- **Requirement**
Omit the pictures and retype only the lines from the one containing "12: 800000 -> 200000" through the end of the listing, both ends included.

- **Data records**
Segment Open

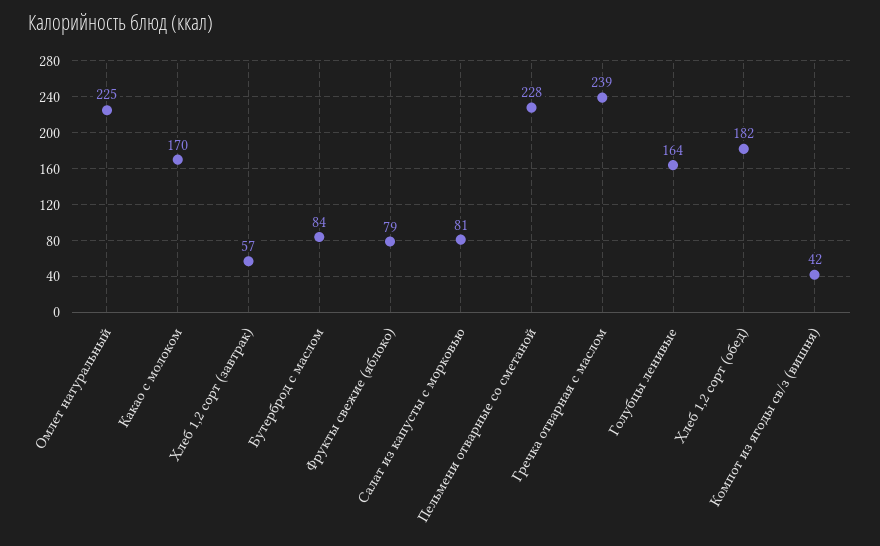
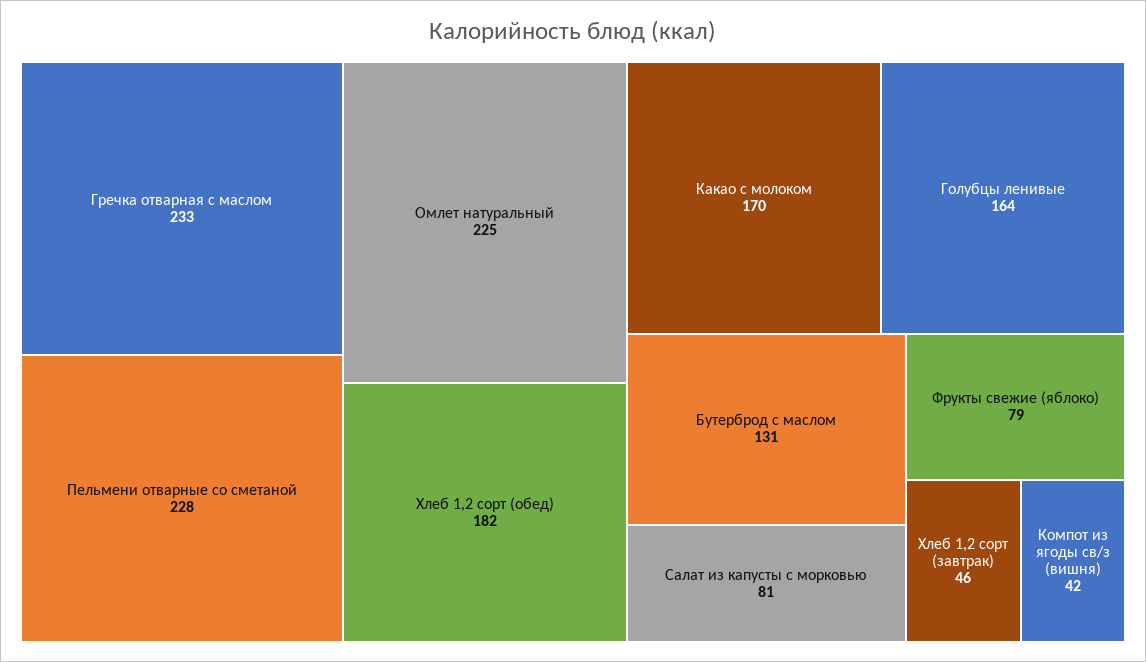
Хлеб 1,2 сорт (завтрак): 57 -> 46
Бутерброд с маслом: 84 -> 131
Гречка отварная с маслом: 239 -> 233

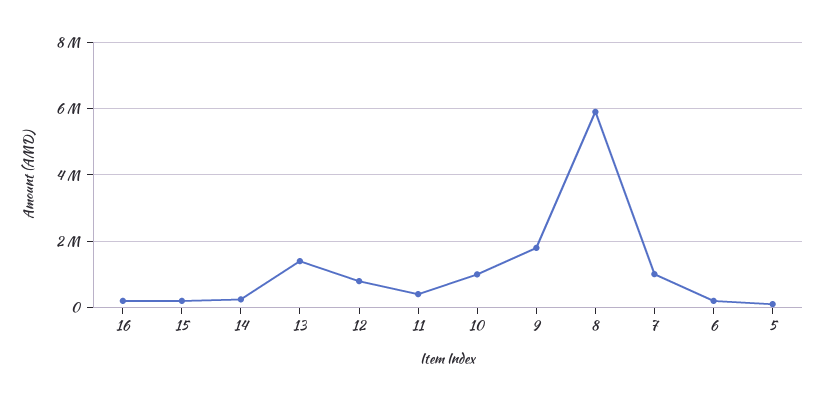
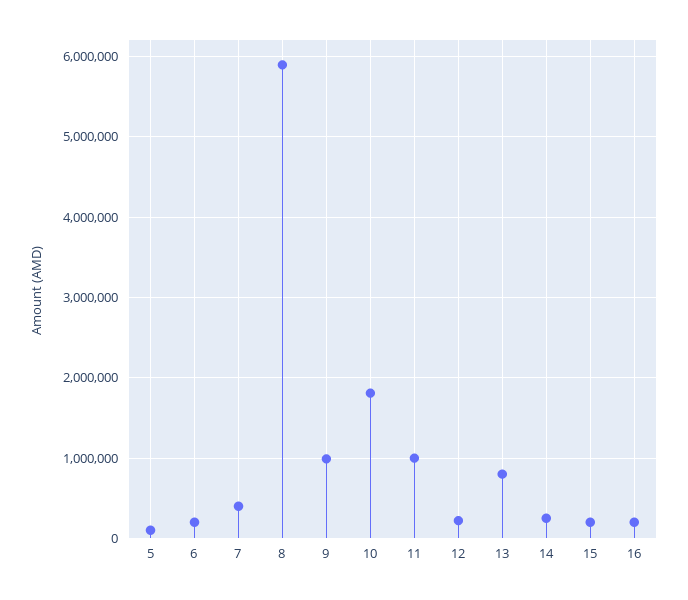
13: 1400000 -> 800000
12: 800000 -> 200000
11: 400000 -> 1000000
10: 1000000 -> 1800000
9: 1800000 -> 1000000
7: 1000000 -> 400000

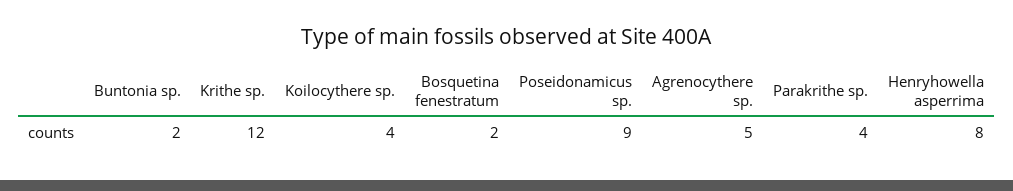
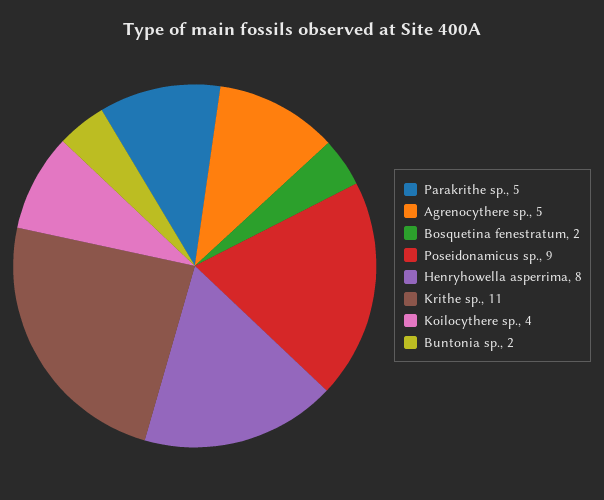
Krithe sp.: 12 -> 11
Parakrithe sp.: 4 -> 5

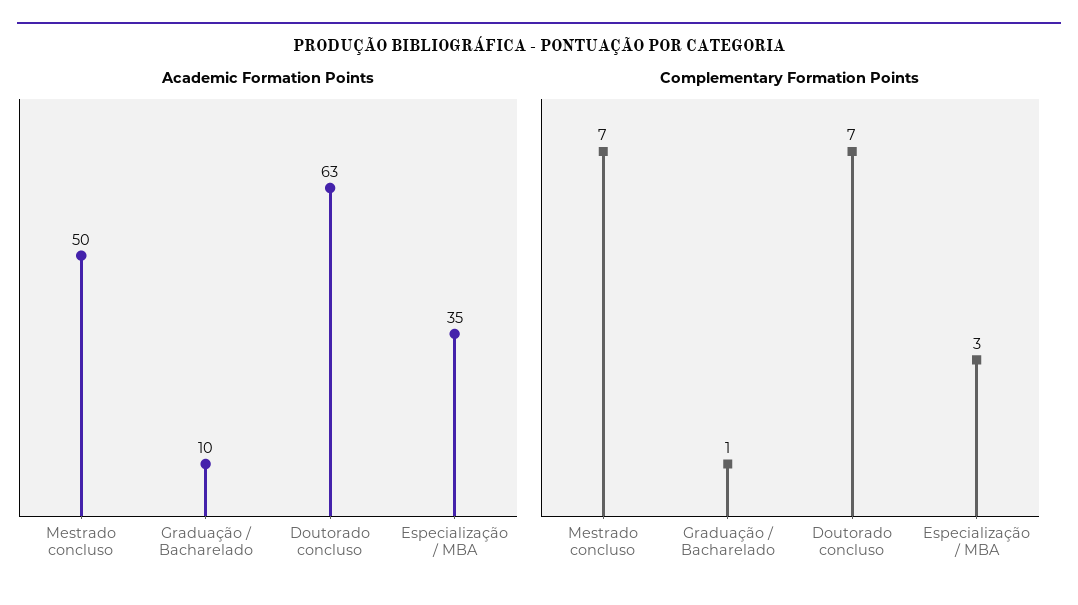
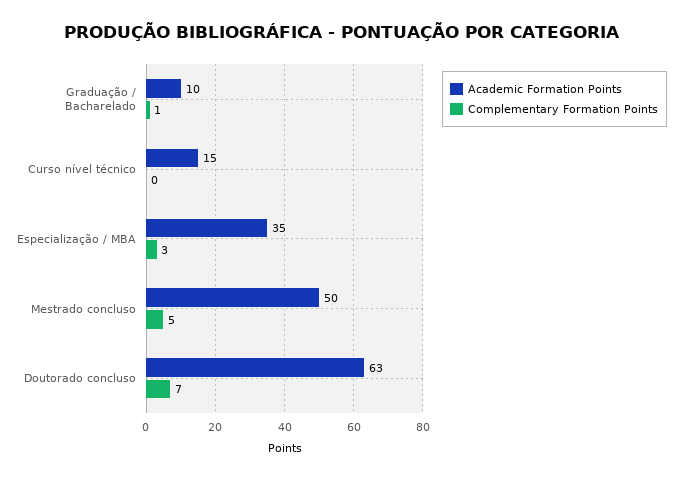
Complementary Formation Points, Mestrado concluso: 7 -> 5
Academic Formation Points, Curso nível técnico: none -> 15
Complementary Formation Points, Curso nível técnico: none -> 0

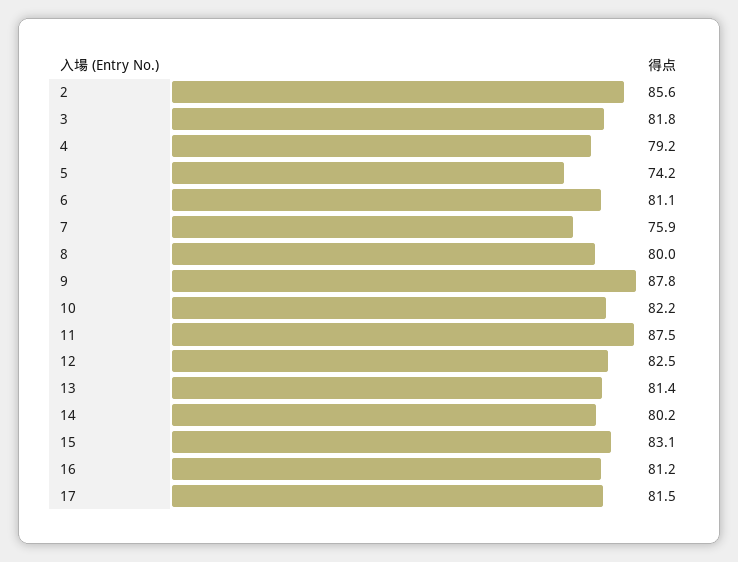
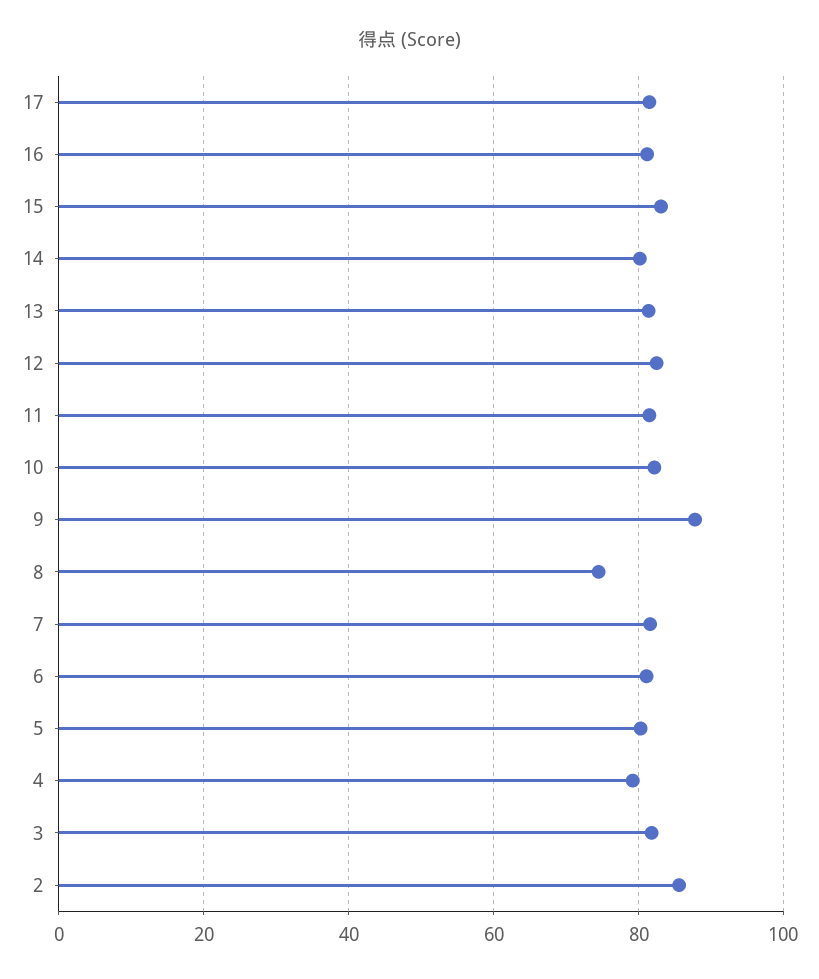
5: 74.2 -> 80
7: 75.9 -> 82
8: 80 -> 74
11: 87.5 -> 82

Segment Closed

- **Solution to this problem**
12: 800000 -> 200000
11: 400000 -> 1000000
10: 1000000 -> 1800000
9: 1800000 -> 1000000
7: 1000000 -> 400000

Krithe sp.: 12 -> 11
Parakrithe sp.: 4 -> 5

Complementary Formation Points, Mestrado concluso: 7 -> 5
Academic Formation Points, Curso nível técnico: none -> 15
Complementary Formation Points, Curso nível técnico: none -> 0

5: 74.2 -> 80
7: 75.9 -> 82
8: 80 -> 74
11: 87.5 -> 82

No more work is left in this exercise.